October 15, 2019 at 08:45 pm
Julito G. Rada
The International Monetary Fund on Tuesday slashed its 2019 growth forecast for the Philippines to 5.7 percent from the previous estimate of 6 percent following the slower economic expansion in the first half coupled with the worsening global environment.
It said, however, in its October World Economic Outlook the Philippines would continue to outperform most of its peers in the ASEAN region.
“Since our last update, the second-quarter GDP growth has turned out to be lower than expected. The latest WEO forecast takes into account this growth outcome and the worsening external environment,” IMF resident representative to the Philippines Yongzheng Yang said in a reply to a query.
The 5.7-percent estimate is below the government’s earlier target range of 6 percent to 7 percent for 2019. Despite this, the Philippines will continue to outpace the 4.5-percent estimate for Malaysia, 2.9 percent for Thailand and 5 percent for Indonesia.
Vietnam is estimated to grow faster than the Philippines this year at 6.5 percent.
For 2020, the IMF expects the Philippines to grow by 6.2 percent, next to Vietnam’s 6.5 percent, but faster compared to 4.4 percent for Malaysia, 3 percent for Thailand and 5.1 percent for Indonesia.
Economic growth in the second quarter slowed to a four-year low of 5.5 percent from 6.2 percent a year ago, weighed down by the El Niño dry spell, rising protectionism in advanced economies, delay in the approval of the national budget for 2019 and the ban on construction activities in the run-up to the midterm elections last May.

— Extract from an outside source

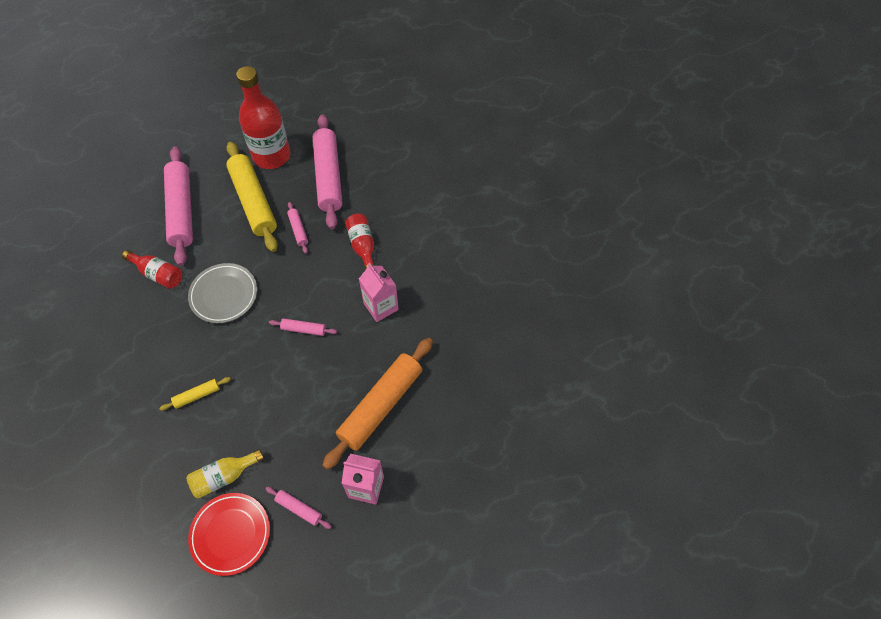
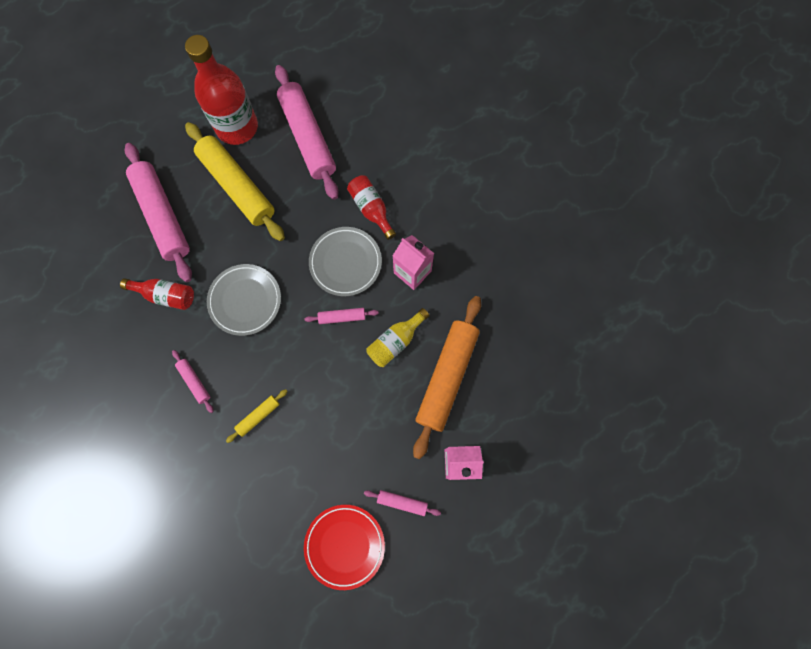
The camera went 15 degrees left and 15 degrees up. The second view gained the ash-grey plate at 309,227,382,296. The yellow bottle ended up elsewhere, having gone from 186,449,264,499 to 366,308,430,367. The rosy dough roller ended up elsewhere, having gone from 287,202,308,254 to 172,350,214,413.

The Philippine Statistics Authority reported that the sluggish and slower-than-expected expansion for the April-to-June period was the slowest since the 5.1-percent GDP expansion in the first quarter of
2015. It also marked the second successive quarter that economic growth stayed below 6 percent.
This brought the first-half GDP growth to just 5.5 percent, below the low end of the target range.